Cosa rientra nel sistema produttivo culturale e creativo del nostro Paese?

Il Sistema Produttivo Culturale e Creativo comprende tutte quelle attività economiche che producono beni e servizi culturali (core), ma anche tutte quelle attività che non producono beni o servizi strettamente culturali, ma che utilizzano la cultura come input per accrescere il valore simbolico dei prodotti, quindi la loro competitività, che nello studio sono definiti creative-drive. All’interno del core coabitano attività molto diverse tra loro, accomunate dalla produzione e veicolazione di contenuti culturali e creativi. Dalle attività di conservazione e valorizzazione del patrimonio storico-artistico (attività dei musei, biblioteche, archivi, monumenti), alle arti visive e performative (attività dei teatri, concerti, etc.). A queste si aggiungono attività che operano secondo logiche “industriali” (musica, videogame, software, editoria, stampa), quelle dei broadcaster (radio, televisione), fino ad arrivare ad alcune attività appartenenti al mondo dei servizi (comunicazione, architettura, design).
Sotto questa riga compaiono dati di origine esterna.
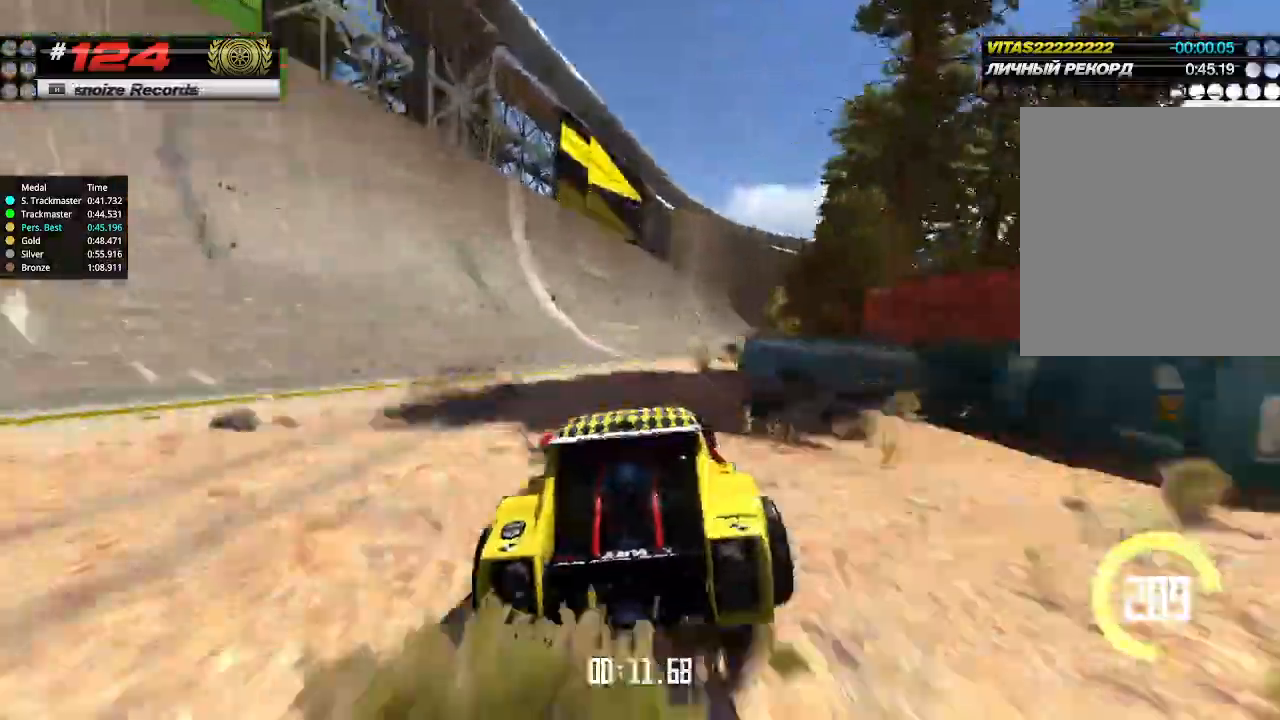
{"keys": ["right", "up"], "events": [[167, "right", "up"], [233, "right", "down"], [300, "right", "up"], [400, "right", "down"]]}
Dove la cultura rende di più? 

Sia in termini di valore aggiunto sia di occupazione emerge una chiara differenziazione tra il Nord Italia e il Mezzogiorno. La grande area metropolitana di Milano è al primo posto nelle graduatorie provinciali per incidenza di ricchezza e occupazione prodotte, con il 9,5 e il 9,9%. Roma è seconda per valore aggiunto (8,5%) e quarta per occupazione (7,8%) mentre Torino si colloca terza (8,2%). Seguono, per valore aggiunto Arezzo (7,8%), Trieste (6,9%), Firenze (6,7%), Bologna (6,1%) e Padova (6 %).
In termini di occupazione, come suddetto, la leadership per incidenza dei posti di lavoro sul totale dell’economia è da attribuire a Milano. Ma il ruolo della cultura non si ferma alla sola quantificazione dei valori della filiera. Importanti sono anche i legami tra cultura e turismo.